[geeks] Game GPU clusters for supercomputering

Shannon Hendrix shannon at widomaker.com
Fri May 23 14:09:56 CDT 2008


On May 22, 2008, at 23:29 , Joshua Boyd wrote:


>> On a related note, nVidia now sells GPU clusters.
>
> Well, they aren't very self sufficient.  I suspect that on average  
> you need a 1U computer for each 1U of GPUs, and I think 1U of GPUs  
> means something like 4 of them.

The S870 has 4 each 1U, yep.

That's actually pretty dense when you consider the power requirements  
and the huge number of cores running.

>
> The GPU stuff is cool looking, but there are a lot of things I like  
> better about the Cells.  The Cells seem a bit more straight forward  
> to program.

I thought they seemed kind of weird, but then I've only read  
documentation, not actually done either one.

I wish I had the opportunity.

> The Cells can take a lot more memory (first generation is 2 gigs per  
> chip instead of 1.5 gigs, but the new model that just started  
> shipping can take 32gigs per chip).

Yes, but the Cell doesn't actually address that memory directly.  The  
way I understand it, they only address about 256K, and there are  
instructions that treat the rest of the memory as an incoming stream  
or something like that.

I have an article on how to program them efficiently, and it seems  
anything but straight-forward to me.

> The Cells don't require a PC next to them.
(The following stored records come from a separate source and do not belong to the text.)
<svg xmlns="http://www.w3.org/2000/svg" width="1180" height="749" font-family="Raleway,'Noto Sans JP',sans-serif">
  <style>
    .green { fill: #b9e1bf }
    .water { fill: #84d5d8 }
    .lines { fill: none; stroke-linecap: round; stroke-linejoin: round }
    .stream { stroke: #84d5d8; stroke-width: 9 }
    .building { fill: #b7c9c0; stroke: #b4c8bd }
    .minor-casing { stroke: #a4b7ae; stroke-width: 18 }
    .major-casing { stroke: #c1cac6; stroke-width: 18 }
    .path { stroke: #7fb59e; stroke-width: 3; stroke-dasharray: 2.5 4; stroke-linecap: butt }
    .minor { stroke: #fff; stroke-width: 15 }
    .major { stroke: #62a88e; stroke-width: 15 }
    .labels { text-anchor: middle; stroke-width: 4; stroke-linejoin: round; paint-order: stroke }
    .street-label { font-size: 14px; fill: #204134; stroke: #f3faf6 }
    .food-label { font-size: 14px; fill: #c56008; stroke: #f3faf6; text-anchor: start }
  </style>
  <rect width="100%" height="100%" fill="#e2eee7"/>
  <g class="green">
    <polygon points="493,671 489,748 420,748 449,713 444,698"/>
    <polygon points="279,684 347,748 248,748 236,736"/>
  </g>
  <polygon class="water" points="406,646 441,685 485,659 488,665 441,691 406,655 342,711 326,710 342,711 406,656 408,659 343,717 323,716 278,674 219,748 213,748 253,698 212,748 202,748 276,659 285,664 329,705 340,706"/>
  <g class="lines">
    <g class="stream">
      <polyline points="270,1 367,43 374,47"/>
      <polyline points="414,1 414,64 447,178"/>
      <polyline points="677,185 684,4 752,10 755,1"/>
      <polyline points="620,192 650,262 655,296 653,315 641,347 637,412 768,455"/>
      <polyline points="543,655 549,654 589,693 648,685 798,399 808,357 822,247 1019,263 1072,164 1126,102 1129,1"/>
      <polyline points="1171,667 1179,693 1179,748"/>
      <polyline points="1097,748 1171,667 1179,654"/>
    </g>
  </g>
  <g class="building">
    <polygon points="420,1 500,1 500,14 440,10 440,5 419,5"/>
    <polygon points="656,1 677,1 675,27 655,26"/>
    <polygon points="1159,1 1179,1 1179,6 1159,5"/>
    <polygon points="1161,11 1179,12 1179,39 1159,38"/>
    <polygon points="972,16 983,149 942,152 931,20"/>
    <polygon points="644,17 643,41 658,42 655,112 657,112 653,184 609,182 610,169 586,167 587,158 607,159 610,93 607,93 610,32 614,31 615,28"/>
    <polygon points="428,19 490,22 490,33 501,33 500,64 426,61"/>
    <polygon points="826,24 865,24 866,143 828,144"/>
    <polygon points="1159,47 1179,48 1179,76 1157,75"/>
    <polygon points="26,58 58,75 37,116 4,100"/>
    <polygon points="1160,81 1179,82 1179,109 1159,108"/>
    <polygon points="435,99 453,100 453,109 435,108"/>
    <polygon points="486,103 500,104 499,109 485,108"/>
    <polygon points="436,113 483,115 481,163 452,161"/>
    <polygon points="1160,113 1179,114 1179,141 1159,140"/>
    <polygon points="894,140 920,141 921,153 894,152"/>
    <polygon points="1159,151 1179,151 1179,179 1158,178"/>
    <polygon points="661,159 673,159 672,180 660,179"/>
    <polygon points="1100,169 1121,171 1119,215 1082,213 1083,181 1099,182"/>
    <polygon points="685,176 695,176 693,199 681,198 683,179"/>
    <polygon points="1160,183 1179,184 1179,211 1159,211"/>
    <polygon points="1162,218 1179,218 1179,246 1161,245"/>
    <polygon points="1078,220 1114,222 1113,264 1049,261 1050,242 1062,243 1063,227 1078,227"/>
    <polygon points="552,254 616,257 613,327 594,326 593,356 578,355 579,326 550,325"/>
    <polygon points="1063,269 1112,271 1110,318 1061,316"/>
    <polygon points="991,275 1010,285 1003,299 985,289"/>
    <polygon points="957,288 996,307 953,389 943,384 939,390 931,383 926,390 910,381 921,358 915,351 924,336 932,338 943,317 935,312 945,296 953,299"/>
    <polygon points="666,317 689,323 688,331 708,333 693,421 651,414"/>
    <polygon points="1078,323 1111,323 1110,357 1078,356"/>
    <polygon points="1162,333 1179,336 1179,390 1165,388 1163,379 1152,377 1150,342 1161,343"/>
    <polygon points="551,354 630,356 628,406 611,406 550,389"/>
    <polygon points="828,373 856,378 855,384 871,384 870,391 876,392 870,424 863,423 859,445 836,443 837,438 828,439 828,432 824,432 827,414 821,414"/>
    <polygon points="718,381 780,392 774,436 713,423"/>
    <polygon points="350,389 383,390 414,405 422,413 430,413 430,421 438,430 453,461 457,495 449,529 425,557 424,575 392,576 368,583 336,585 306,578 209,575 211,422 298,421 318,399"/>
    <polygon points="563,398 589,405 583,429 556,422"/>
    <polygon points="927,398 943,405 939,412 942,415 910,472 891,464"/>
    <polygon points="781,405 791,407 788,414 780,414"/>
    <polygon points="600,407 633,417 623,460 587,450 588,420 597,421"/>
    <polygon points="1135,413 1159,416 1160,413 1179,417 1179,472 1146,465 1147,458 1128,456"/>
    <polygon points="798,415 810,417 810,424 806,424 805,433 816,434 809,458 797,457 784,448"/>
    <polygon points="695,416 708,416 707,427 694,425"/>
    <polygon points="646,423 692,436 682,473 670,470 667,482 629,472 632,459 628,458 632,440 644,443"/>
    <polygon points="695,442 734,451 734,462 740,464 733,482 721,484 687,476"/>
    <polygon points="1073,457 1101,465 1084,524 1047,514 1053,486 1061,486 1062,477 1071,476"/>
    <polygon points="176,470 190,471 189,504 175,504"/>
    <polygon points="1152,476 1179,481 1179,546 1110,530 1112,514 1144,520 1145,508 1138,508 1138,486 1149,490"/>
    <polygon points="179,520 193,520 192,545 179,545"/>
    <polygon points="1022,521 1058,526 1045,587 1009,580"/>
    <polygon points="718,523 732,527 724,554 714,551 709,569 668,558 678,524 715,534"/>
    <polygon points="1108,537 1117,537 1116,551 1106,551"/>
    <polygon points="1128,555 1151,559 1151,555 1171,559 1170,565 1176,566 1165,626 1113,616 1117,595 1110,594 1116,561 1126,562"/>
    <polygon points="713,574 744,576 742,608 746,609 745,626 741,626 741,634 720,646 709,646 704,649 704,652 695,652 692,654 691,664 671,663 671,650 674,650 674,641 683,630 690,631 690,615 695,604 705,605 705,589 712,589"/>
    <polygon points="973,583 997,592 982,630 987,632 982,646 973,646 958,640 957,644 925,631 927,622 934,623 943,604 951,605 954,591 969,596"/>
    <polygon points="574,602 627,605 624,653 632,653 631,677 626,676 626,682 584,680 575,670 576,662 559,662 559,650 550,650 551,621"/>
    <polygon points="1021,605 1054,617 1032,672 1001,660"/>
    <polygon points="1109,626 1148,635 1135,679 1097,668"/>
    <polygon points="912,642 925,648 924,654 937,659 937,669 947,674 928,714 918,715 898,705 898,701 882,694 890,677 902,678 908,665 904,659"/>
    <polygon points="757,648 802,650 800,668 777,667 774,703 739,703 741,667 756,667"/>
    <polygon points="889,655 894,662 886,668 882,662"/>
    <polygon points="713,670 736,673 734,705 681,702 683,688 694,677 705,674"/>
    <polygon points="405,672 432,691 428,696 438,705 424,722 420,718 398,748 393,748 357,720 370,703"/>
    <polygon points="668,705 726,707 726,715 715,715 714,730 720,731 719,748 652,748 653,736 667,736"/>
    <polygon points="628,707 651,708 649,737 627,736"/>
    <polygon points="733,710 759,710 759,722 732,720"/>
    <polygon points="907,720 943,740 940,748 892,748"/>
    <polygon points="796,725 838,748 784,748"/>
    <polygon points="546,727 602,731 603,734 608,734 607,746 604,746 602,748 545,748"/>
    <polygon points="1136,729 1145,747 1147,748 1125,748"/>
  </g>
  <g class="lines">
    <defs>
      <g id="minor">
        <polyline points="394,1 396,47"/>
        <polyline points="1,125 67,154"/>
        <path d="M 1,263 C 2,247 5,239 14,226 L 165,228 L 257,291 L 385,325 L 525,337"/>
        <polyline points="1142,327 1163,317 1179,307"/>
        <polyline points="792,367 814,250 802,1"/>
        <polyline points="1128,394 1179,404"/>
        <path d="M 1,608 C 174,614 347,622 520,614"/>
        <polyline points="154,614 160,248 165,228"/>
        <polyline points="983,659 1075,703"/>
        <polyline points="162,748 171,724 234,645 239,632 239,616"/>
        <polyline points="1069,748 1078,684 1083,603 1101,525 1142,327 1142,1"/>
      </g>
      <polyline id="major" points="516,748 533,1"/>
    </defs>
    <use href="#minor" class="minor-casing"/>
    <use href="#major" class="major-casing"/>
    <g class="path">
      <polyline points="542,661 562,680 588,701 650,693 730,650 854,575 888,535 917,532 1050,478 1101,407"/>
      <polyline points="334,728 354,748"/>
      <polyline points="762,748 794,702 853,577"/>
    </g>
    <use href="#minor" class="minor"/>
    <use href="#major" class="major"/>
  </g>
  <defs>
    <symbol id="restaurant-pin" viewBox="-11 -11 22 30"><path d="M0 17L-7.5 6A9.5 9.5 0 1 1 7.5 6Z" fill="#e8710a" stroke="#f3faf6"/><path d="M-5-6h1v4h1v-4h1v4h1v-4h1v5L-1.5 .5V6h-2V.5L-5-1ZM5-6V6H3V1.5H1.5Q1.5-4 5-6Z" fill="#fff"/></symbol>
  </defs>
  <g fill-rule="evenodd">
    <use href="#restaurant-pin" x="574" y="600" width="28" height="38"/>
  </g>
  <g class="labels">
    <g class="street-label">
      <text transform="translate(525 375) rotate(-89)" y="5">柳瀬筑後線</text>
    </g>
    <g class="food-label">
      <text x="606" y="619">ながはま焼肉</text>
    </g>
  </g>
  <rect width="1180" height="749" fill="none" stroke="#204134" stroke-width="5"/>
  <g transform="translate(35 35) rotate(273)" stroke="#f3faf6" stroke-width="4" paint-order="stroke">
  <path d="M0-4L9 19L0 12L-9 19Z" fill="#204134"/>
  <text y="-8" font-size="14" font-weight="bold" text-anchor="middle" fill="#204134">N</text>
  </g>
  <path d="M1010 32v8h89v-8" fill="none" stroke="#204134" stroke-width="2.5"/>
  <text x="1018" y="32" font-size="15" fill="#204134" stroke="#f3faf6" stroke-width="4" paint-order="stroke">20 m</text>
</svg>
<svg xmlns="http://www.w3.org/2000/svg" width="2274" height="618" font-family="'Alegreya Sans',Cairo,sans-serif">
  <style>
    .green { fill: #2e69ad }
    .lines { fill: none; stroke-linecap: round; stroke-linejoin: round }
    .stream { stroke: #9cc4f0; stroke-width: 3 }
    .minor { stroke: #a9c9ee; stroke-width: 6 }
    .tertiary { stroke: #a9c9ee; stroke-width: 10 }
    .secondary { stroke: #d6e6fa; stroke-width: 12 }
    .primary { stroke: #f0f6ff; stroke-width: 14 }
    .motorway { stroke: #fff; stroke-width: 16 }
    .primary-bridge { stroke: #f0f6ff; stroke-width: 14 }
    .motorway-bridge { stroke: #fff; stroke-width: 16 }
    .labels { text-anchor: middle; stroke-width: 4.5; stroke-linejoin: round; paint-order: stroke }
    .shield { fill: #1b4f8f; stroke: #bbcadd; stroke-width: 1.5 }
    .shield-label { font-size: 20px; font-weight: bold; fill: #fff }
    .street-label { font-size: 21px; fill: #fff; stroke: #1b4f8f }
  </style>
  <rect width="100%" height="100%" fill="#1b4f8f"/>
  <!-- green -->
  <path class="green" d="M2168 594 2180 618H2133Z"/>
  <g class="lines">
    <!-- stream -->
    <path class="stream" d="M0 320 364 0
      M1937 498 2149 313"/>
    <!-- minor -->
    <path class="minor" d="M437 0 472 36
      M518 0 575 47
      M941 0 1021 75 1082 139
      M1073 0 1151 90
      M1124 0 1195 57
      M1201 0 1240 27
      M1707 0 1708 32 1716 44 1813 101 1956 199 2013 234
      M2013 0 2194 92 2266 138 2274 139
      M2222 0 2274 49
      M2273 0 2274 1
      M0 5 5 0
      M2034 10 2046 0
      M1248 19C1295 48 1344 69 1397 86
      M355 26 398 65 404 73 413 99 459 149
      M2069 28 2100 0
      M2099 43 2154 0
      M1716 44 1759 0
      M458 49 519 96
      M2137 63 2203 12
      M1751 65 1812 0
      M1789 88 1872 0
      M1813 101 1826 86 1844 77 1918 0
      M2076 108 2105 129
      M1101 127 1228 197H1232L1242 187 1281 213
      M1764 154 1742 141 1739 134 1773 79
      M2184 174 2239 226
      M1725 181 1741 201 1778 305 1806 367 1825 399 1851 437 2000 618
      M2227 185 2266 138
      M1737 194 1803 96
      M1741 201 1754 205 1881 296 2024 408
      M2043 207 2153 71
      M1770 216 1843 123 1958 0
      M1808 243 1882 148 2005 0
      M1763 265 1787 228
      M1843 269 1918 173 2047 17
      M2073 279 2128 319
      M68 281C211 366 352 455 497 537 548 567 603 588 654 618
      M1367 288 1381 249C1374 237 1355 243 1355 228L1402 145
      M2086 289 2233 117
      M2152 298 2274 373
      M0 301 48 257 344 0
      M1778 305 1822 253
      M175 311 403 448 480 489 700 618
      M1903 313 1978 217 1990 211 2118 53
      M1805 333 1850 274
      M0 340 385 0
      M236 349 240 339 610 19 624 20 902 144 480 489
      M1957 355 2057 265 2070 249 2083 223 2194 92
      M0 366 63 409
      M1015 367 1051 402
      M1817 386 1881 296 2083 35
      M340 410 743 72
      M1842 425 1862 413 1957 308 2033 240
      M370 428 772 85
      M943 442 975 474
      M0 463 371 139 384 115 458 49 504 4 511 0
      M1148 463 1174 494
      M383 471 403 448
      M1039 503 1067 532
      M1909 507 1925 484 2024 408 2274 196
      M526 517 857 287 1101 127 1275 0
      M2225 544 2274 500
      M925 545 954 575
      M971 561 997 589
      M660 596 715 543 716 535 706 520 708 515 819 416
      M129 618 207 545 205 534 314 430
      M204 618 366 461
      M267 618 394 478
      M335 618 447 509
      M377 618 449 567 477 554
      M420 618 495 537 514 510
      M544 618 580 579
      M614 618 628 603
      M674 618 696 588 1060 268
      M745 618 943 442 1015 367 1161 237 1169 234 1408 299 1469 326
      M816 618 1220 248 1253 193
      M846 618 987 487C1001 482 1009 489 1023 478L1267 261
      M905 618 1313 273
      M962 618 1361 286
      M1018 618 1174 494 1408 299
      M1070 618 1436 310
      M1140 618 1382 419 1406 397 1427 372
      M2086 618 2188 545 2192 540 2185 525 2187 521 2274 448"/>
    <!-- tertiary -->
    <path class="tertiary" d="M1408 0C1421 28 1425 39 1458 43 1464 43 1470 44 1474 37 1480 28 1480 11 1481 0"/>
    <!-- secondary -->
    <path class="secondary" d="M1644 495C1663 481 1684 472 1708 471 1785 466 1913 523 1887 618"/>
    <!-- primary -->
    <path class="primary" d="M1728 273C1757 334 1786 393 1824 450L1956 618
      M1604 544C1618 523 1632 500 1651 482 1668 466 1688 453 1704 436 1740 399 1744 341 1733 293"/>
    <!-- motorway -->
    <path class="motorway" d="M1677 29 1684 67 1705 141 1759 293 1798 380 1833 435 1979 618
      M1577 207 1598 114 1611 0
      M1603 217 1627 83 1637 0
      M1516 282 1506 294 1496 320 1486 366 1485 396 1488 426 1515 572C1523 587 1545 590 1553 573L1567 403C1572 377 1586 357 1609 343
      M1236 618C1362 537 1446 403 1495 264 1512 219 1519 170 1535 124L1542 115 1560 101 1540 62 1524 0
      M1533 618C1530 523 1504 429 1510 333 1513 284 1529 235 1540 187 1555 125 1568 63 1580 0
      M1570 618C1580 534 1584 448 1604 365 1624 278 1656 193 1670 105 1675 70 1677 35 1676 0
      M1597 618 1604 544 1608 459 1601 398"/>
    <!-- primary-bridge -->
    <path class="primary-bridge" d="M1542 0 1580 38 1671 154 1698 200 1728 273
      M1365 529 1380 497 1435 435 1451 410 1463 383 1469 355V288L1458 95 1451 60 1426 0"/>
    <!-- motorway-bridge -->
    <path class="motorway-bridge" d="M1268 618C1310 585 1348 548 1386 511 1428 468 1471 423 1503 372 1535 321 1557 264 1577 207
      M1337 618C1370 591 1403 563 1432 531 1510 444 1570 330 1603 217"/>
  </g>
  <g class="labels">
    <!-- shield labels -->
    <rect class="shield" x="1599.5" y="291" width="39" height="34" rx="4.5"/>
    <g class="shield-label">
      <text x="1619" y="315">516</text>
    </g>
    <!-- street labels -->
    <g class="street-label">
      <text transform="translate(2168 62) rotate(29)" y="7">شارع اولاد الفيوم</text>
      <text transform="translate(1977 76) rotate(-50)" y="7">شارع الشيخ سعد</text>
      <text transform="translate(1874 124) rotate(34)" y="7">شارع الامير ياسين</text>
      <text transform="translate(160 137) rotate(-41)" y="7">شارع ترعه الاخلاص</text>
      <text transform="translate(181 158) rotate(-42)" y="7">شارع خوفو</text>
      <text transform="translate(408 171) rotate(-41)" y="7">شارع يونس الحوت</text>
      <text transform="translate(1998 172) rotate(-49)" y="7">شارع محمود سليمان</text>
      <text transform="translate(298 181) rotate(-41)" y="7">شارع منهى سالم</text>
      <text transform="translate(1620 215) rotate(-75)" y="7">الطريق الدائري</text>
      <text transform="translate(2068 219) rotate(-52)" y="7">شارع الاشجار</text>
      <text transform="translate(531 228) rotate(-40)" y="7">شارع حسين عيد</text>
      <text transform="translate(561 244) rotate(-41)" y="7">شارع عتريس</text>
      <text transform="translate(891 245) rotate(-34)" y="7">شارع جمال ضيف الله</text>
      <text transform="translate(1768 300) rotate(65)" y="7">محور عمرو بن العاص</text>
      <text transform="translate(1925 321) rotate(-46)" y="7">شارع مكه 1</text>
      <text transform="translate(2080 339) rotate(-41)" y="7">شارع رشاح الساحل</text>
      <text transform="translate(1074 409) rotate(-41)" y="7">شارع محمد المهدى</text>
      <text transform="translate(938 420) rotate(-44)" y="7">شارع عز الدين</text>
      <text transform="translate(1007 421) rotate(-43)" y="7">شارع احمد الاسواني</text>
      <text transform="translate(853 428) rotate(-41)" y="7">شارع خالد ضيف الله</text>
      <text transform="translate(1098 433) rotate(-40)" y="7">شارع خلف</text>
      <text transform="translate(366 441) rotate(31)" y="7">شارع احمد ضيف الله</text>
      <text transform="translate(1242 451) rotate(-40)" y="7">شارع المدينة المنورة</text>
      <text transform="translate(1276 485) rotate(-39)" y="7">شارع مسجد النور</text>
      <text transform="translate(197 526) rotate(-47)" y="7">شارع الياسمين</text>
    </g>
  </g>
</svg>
I thought a front-end was a requirement for most applications though,  
since you don't want to write a lot of the I/O handling part of your  
app on the Cell.

It seems best to treat most of these things as coprocessors and do  
your dirty work on a front-end host.

> And long term most importantly, the Cells seem to be much better in  
> the documentation department.  With Nvidia, your choices are Cg,  
> GLSL, or the CUDA C compiler.  The machine details aren't publicly  
> documented.

They probably won't be doing that, since it would be giving away those  
precious GPU secrets.

> With the Cell you have a lot of documentation and you have GCC,  
> which means you have C, C++, Objective C, Fortran, and ADA.  I'm not  
> sure that C++, Objective C or Ada are practical on the SPUs, but  
> Fortran has got to be a big deal for a lot of people.  Oh, and we  
> have assembly.  And having assembly means that we can get a lot more  
> languages for it.

Heh... I'm not sure lacking GNU C support is a bad thing.

GNU compilers are only good in so far as they are widely available.  I  
personally would love to see better compilers without the GPL baggage.


-- 
"Where some they sell their dreams for small desires."